How to explore "status!=ok" request with data in "Cloud spanner Instance - API request rate" ?

Hi all,

How to explore "status!=ok" request with data in "Cloud spanner Instance - API request rate" in the metrics explorer ? and how to look into the status calls metrics content ? or it is an error ?. Please describe anything with related to this, if you are familiar with it. I have attached screen shot for reference. Thank you in advance. Apology if you find this question as silly question, I am new to GCP. 

Screen Shot 2024-03-26 at 5.30.39 PM.png

0 2 72
2 REPLIES 2

When you encounter non-OK requests in Cloud Spanner, it indicates potential issues or errors with your interactions. Here's how to isolate and investigate these requests using Google Cloud's Metrics Explorer and Logs Explorer.

Steps to Investigate

Metrics Explorer:

  1. Navigate to Google Cloud Monitoring -> Metrics Explorer (Metrics Explorer).

  2. Select Resource Type: "Cloud Spanner Instance".

  3. Select Metric: "API request rate".

  4. Filter: Add a filter for status != "OK" to isolate non-successful requests.

Analyze Requests:

  • The graph will visualize non-successful requests. For easier trend analysis, switch the visualization to "Line".

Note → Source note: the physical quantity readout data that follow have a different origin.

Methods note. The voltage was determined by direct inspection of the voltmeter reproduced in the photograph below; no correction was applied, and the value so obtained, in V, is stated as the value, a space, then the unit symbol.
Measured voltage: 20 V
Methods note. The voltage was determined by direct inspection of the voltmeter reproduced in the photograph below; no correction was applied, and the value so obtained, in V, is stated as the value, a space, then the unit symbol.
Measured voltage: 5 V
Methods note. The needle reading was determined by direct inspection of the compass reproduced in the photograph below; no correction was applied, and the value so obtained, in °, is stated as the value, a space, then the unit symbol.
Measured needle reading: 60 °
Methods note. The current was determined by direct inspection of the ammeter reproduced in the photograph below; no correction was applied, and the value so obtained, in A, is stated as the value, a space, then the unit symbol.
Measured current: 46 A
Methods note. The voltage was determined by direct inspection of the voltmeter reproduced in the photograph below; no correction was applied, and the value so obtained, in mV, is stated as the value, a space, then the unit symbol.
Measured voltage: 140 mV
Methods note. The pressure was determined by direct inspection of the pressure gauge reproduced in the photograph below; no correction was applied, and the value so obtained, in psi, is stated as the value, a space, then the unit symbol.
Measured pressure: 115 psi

  • Pay special attention to periods where the rate of non-OK requests spikes or is unusually high.

Error Details:

  • Hover: Move your cursor over data points on the chart to see details about error types and timestamps.

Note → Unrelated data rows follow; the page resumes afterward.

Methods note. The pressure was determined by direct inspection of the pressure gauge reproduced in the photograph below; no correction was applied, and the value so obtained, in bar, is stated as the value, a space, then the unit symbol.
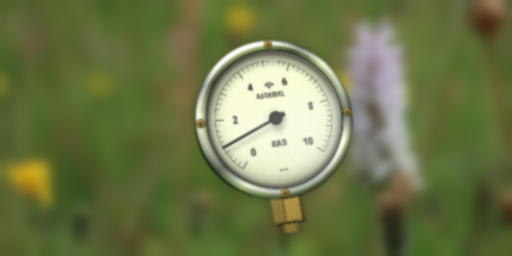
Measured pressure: 1 bar
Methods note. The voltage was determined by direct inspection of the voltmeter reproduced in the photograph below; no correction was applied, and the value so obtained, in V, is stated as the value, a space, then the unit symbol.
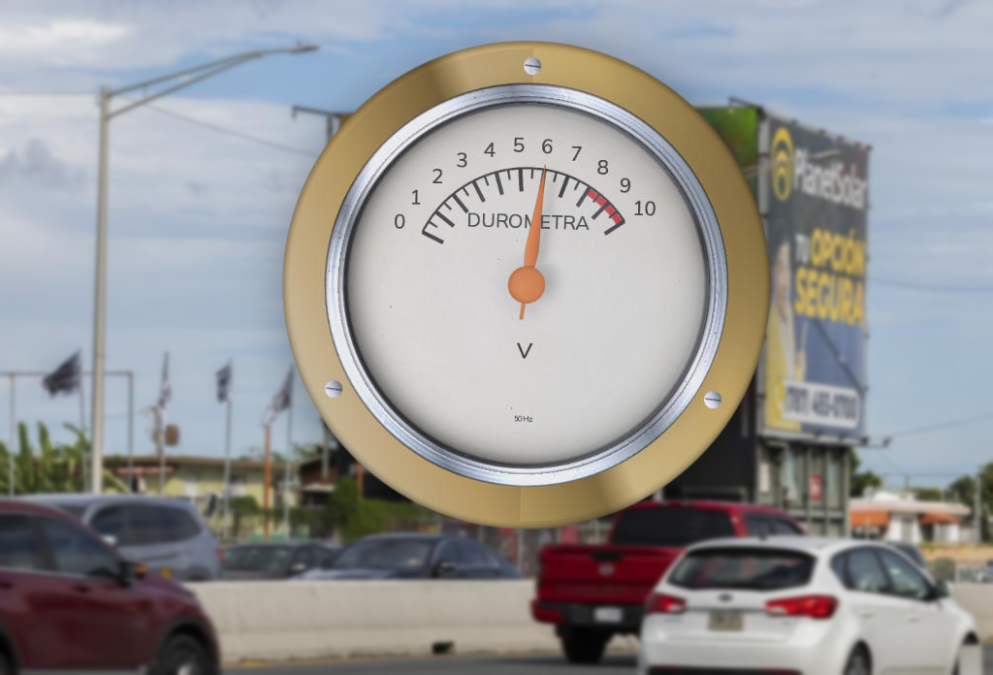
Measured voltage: 6 V
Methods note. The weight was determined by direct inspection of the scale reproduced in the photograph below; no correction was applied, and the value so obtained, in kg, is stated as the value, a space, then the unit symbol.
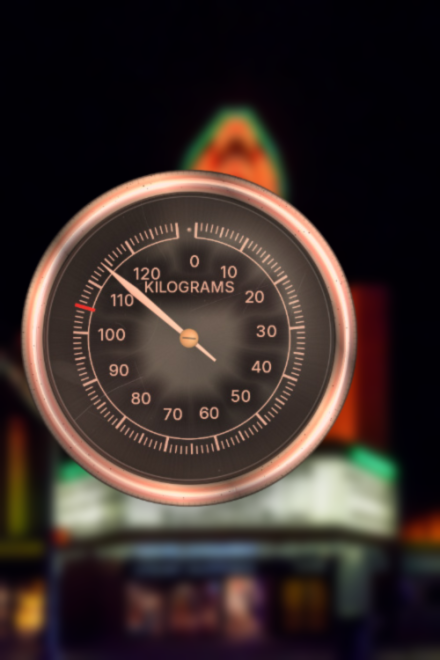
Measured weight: 114 kg
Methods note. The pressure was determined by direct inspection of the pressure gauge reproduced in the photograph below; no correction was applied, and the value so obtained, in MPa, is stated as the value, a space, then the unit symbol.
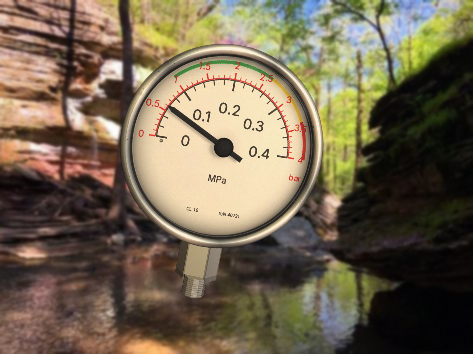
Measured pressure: 0.06 MPa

  • Logs Explorer: Use the timestamps identified in Metrics Explorer to dive deeper into Logs Explorer (Logs Explorer). Here, you can find specific error messages and stack traces to understand the root causes.

Common Scenarios for Non-OK Requests

  • Incorrect Permissions: Verify that your client/application has the necessary permissions for the operations it's attempting.

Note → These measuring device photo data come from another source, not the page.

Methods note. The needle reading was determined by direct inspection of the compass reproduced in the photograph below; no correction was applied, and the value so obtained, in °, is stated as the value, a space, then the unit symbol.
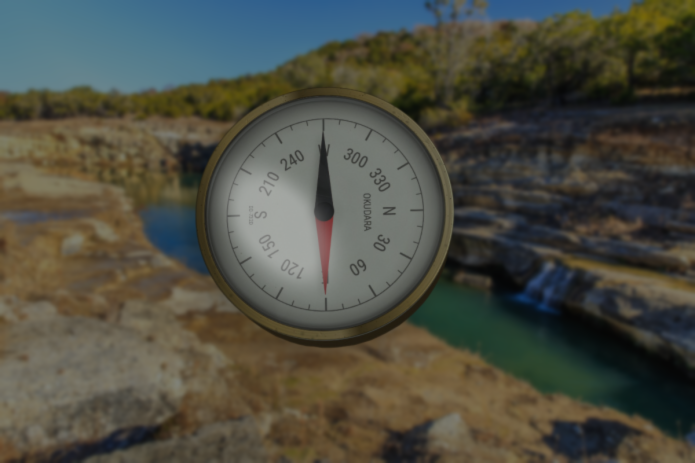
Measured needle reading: 90 °
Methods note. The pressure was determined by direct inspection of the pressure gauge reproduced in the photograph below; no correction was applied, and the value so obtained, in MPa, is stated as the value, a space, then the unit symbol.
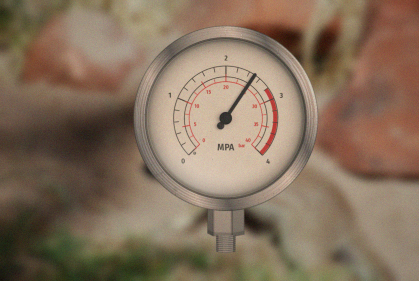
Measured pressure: 2.5 MPa
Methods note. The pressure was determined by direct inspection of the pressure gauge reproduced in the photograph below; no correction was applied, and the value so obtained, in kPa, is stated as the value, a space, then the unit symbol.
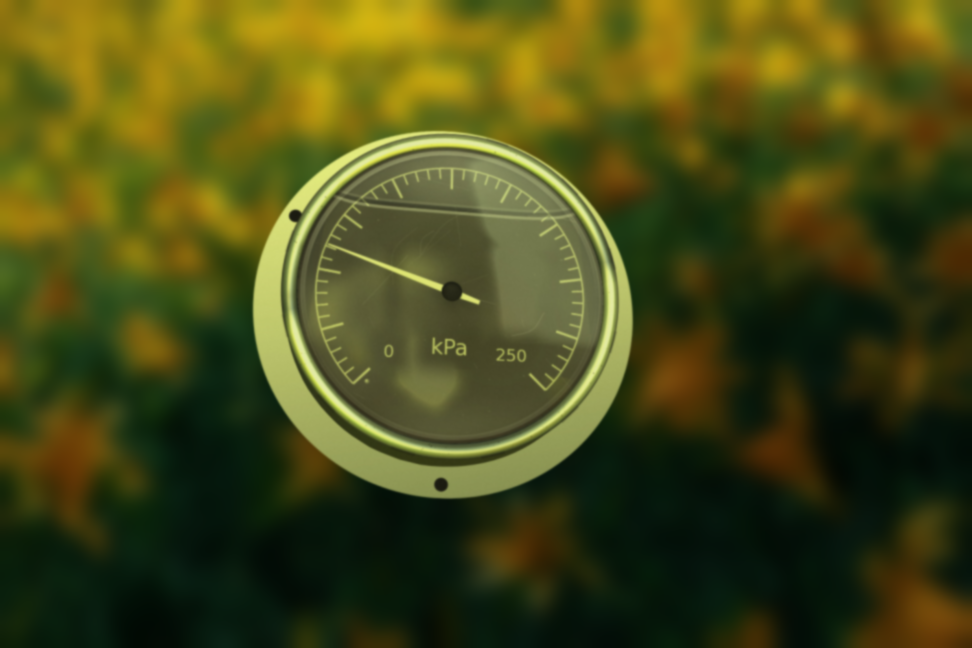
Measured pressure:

  • Invalid Arguments: Ensure the data and parameters provided to Spanner API calls are correct.

  • Rate Limiting/Throttling: Exceeding Spanner quotas or burst limits can result in errors.

  • Timeouts: Client timeout settings or network latency issues can lead to requests timing out.

  • Internal Spanner Errors: While rare, transient errors on Spanner's side can occur.

Important Notes

  • Time Ranges: Adjust the time range in Metrics Explorer to focus on specific periods of interest or known problem occurrences.

  • Granularity: If needed, change the aggregation in Metrics Explorer for a more detailed analysis.

Additional Considerations

  • Consult Documentation: For specific error codes or behaviors, the Google Cloud Spanner documentation can offer valuable insights and troubleshooting steps.

  • Monitoring and Alerting: Setting up proactive monitoring and alerting for high rates of non-OK requests can help identify and mitigate issues early.

  • Performance Optimization: Non-OK statuses may sometimes be linked to performance issues. Utilizing Cloud Spanner's query execution statistics and optimization recommendations can improve overall performance.

Thank you @ms4446 for the knowledge. I will try to get the invalid_argument requests using the Log Explorer.